Yesterday (December 10, 2015), TWU succeeded in its case against the Law Society of British Columbia (LSBC). Justice Hinkson of the B.C. Supreme Court found that the LSBC decision to reject TWU’s proposed law school was both procedurally unfair and substantively incorrect.
Christian Legal Fellowship (CLF) intervened in the proceedings. CLF submitted that it is not contrary to the public interest for a prospective lawyer to study at a law school that adheres to lawful, if unfashionable, ethical beliefs. By characterizing TWU’s admissions policy as discriminatory and making that the basis for not approving its law school, CLF submitted, the LSBC overlooked TWU’s right as a religious educational institution to promote ethics consistent with its underlying beliefs and teachings in order to maintain its religious identity and ethos.
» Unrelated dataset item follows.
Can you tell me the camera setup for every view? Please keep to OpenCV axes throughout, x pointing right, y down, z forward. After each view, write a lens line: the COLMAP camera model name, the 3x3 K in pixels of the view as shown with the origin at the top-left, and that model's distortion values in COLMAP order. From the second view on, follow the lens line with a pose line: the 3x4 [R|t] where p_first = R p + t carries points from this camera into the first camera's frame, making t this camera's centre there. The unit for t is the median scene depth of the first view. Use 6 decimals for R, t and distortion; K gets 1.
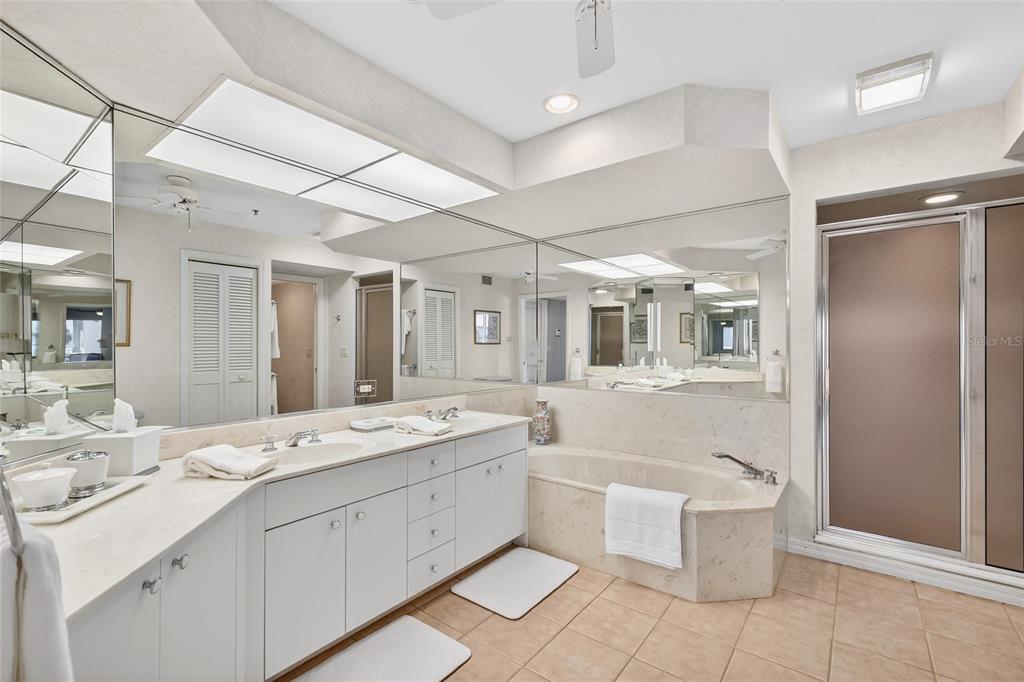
lens RADIAL K [[447.5, 0, 518.7], [0, 447.5, 338.7], [0, 0, 1]] dist [0.015036, -0.000549]
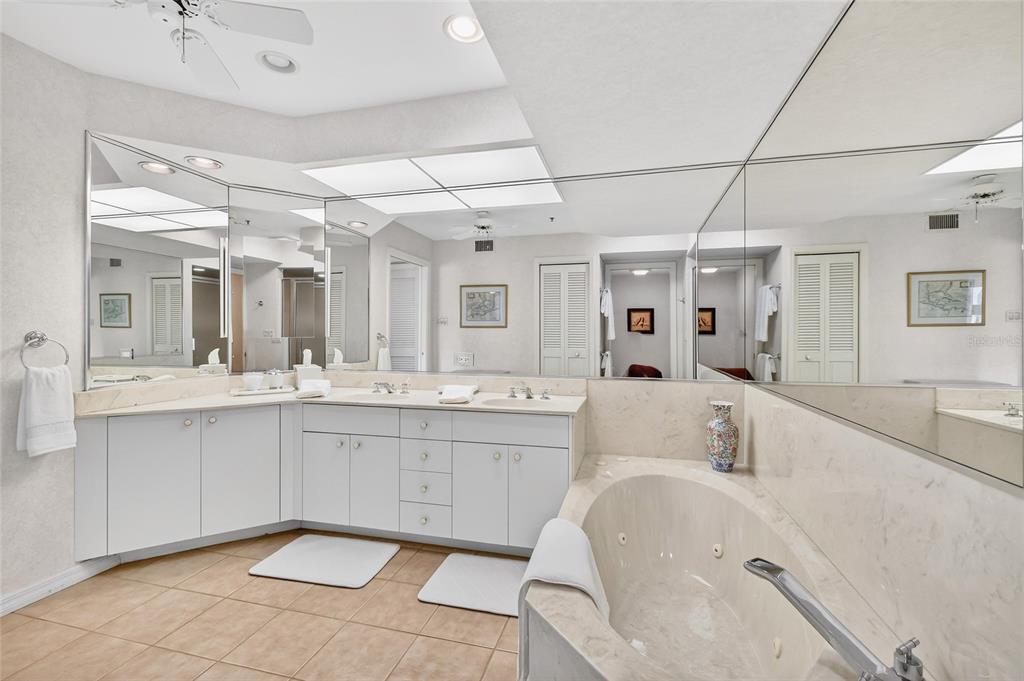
lens RADIAL K [[447.5, 0, 516.6], [0, 447.5, 341.3], [0, 0, 1]] dist [0.015036, -0.000549]
pose [[0.392851, 0.013965, -0.919496, 0.690184], [0.006187, 0.999822, 0.017829, 0.042154], [0.919581, -0.012693, 0.392694, 0.598870]]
CLF also defended the right of religious students to not be deprived of the opportunity to obtain a professional licence because of their religious beliefs or their association with those who hold and manifest such beliefs.
Justice Hinkson found that the LSBC’s statutory authority to consider the “public interest” is broader than the authority to set standards for competence, meaning the LSBC could take TWU’s Community Covenant into consideration in making its decision. The Divisional Court in Ontario held likewise, whereas Justice Campbell in Nova Scotia did not. While this conclusion would seem to open the door to substantive consideration of Charter issues, the case was ultimately decided on administrative law grounds.
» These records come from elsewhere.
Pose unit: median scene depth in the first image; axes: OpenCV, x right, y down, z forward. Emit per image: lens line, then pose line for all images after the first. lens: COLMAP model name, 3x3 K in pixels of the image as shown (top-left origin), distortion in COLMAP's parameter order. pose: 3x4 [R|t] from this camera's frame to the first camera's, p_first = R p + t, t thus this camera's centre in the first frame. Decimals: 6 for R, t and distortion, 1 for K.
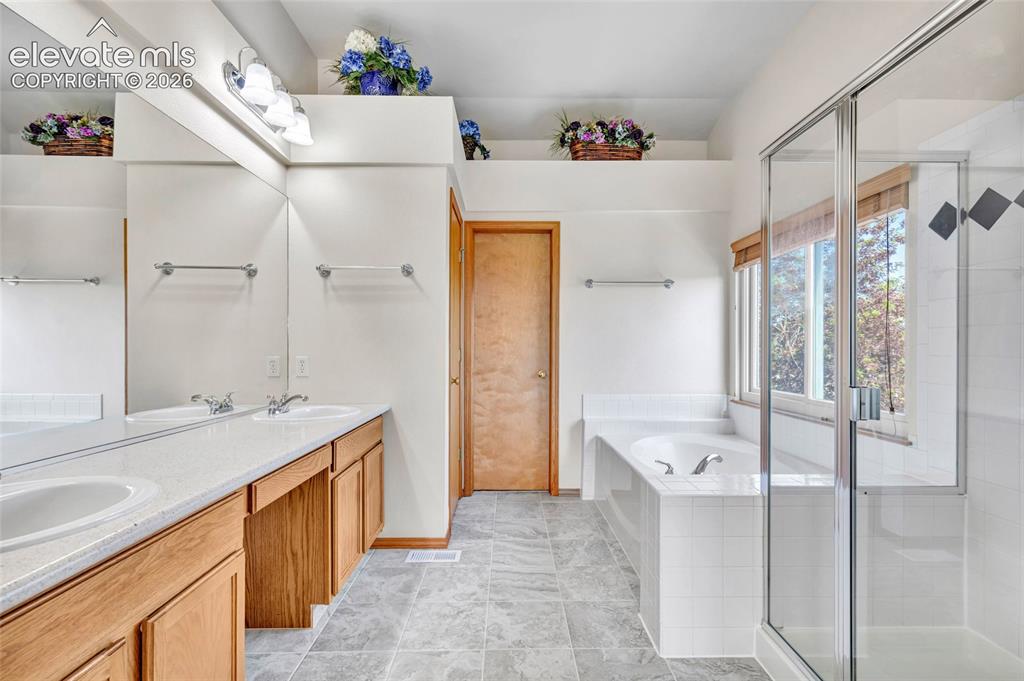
lens RADIAL K [[470.0, 0, 516.9], [0, 470.0, 345.2], [0, 0, 1]] dist [0.010349, -0.002208]
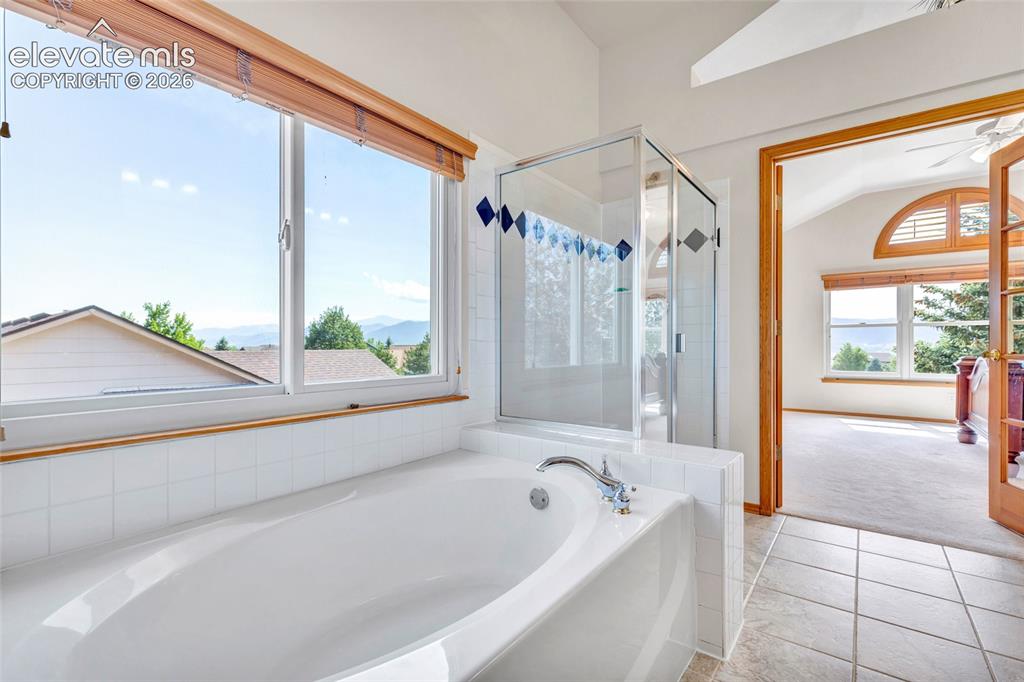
lens RADIAL K [[470.0, 0, 511.4], [0, 470.0, 345.1], [0, 0, 1]] dist [0.010349, -0.002208]
pose [[-0.794599, -0.005367, 0.607110, 0.063202], [-0.004812, 0.999985, 0.002543, 0.062071], [-0.607115, -0.000901, -0.794613, 1.318584]]
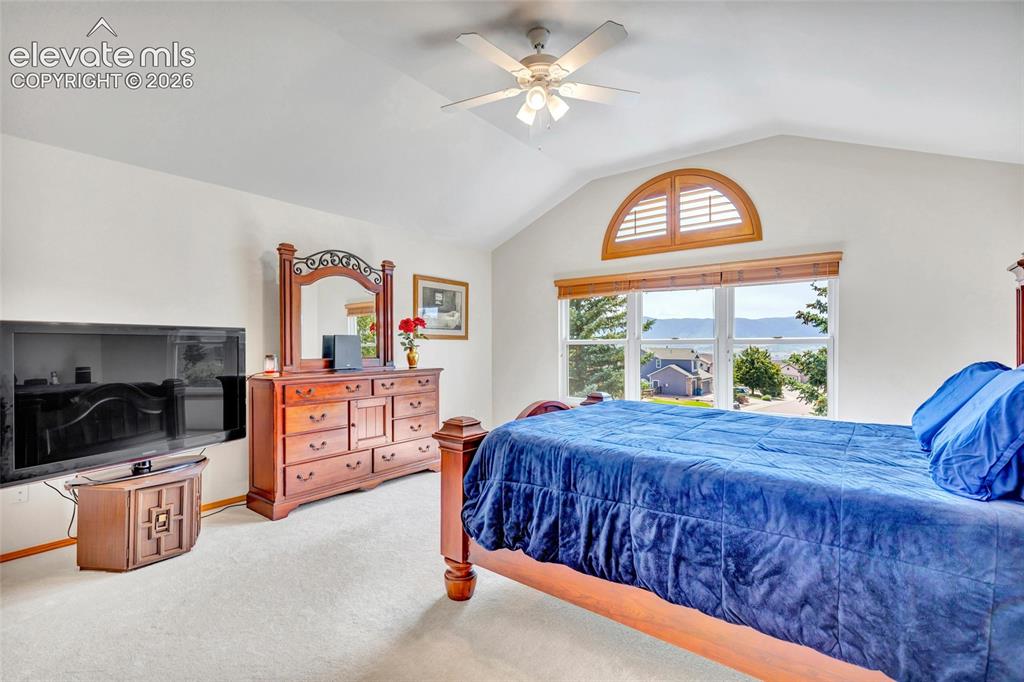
lens RADIAL K [[470.0, 0, 509.5], [0, 470.0, 343.7], [0, 0, 1]] dist [0.010349, -0.002208]
pose [[-0.782743, -0.000582, 0.622345, -0.830072], [-0.001838, 0.999997, -0.001377, -0.030778], [-0.622343, -0.002221, -0.782742, 0.064653]]
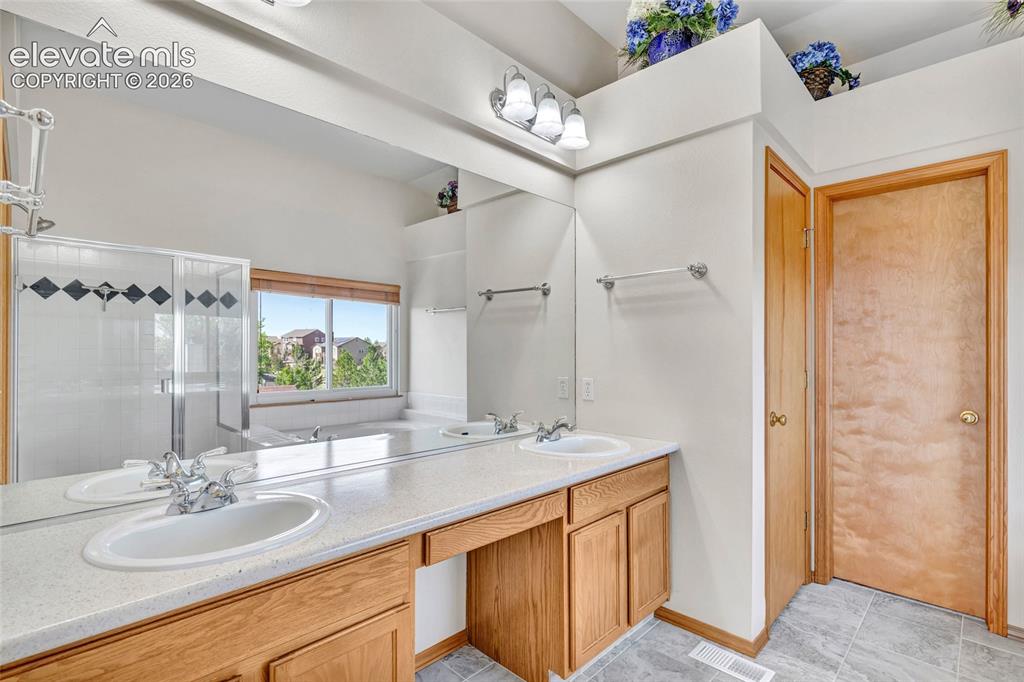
lens RADIAL K [[489.0, 0, 510.2], [0, 489.0, 345.9], [0, 0, 1]] dist [-0.002980, -0.000091]
pose [[0.702069, -0.006549, -0.712079, 0.115156], [0.001676, 0.999970, -0.007543, -0.031413], [0.712107, 0.004102, 0.702059, 0.219929]]
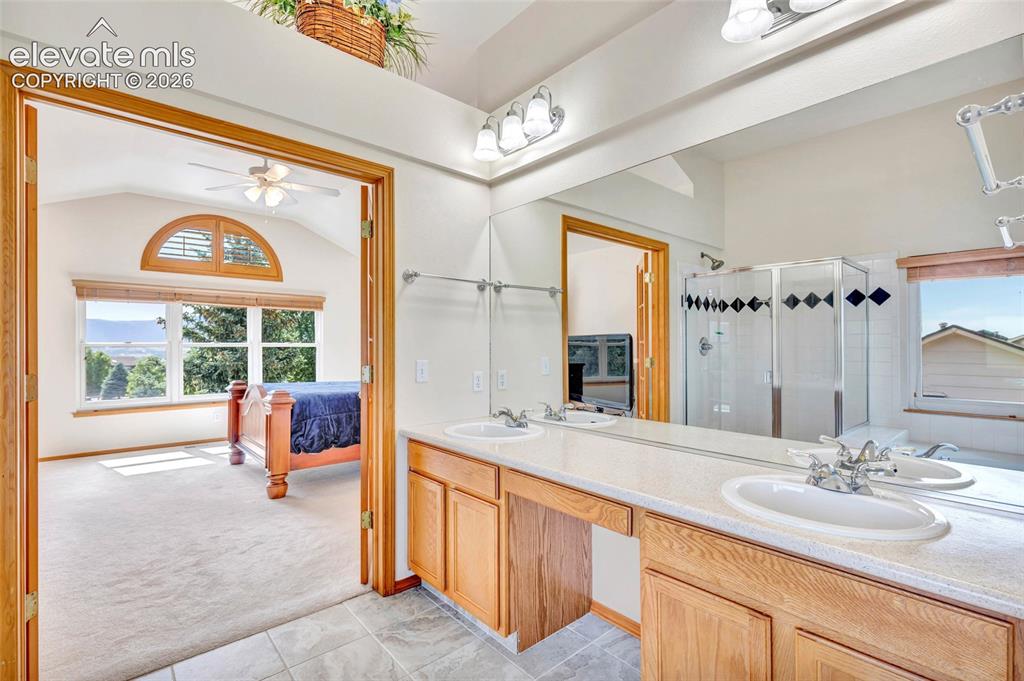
lens RADIAL K [[470.0, 0, 517.9], [0, 470.0, 348.7], [0, 0, 1]] dist [0.010349, -0.002208]
pose [[-0.761552, -0.003705, -0.648093, 0.144003], [-0.002795, 0.999993, -0.002432, -0.023640], [0.648097, -0.000040, -0.761557, 1.004493]]
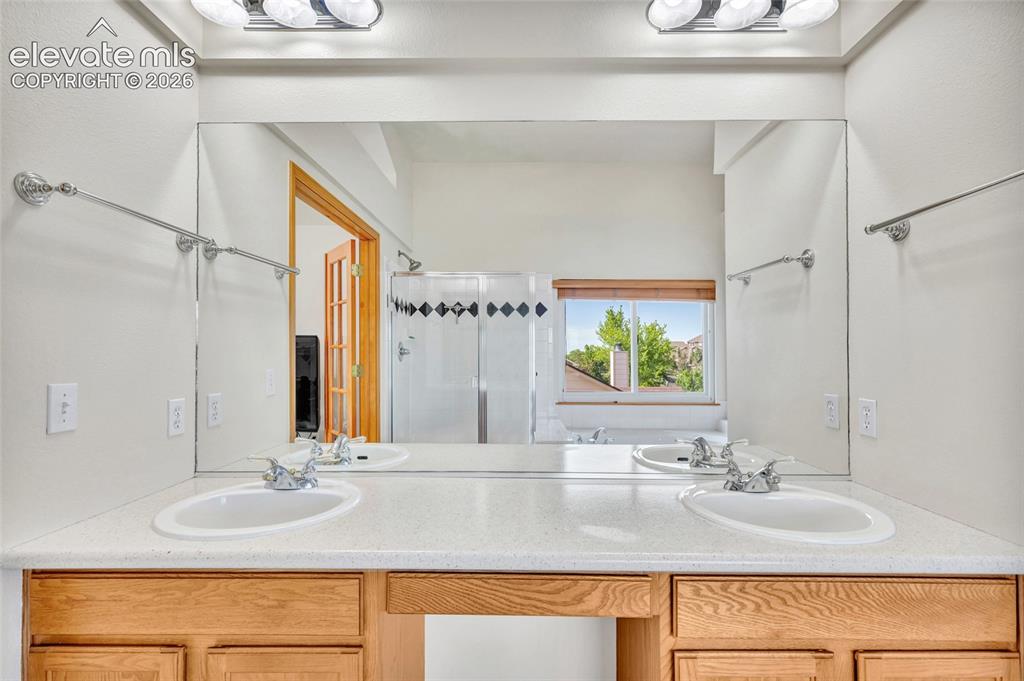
lens RADIAL K [[470.0, 0, 514.8], [0, 470.0, 345.0], [0, 0, 1]] dist [0.010349, -0.002208]
pose [[-0.027430, -0.019511, -0.999433, 0.096750], [0.002267, 0.999806, -0.019580, -0.027601], [0.999621, -0.002803, -0.027381, 0.602558]]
This question of the LSBC’s jurisdiction was decided on a correctness standard, in keeping with TWU v BCCT (2001), but in contrast to the recent Divisional Court ruling in Ontario. The standard of review for determining whether the LSBC complied with its duty of procedural fairness was also correctness, and here the LSBC failed.
The LSBC “fettered its discretion”, thus violating procedural fairness, by allowing itself to be bound by a popular vote of LSBC members against approving TWU, rather than having the LSBC Benchers make that decision independently after due consideration of the relevant legal issues in play. The LSBC also violated TWU’s right to procedural fairness by depriving it of a meaningful opportunity to present its case fully and fairly to those who had the jurisdiction to determine whether the JD degrees of the proposed law school‘s graduates would be recognized by the LSBC.
With respect to the constitutional freedoms implicated by the LSBC’s decision, Justice Hinkson commented, “I am not persuaded that the circumstances or the jurisprudence respecting human rights have so fundamentally shifted the parameters of the debate as to render the decision in TWU v. BCCT other than dispositive of many of the issues in this case.” This contrasts with the Divisional Court of Ontario’s finding that TWU v. BCCT was not binding. Justice Hinkson also disagreed with the Divisional Court of Ontario that TWU v. BCCT could be distinguished based on the facts.
Otherwise, however, the decision gave little attention to the substantive Charter rights and freedoms in issue. Justice Hinkson did at least assert that the LSBC is obligated to exercise its statutory discretion in accordance with the Charter, meaning it must conduct a proper balancing of statutory objectives andCharter implications must be conducted. While the outcome is favourable, there was not a declaration that such a balancing must necessarily result in a decision in TWU’s favour.
CLF expects the substantive Charter issues to be addressed in detail in the appeals in Ontario, Nova Scotia, and possibly B.C. if the LSBC appeals.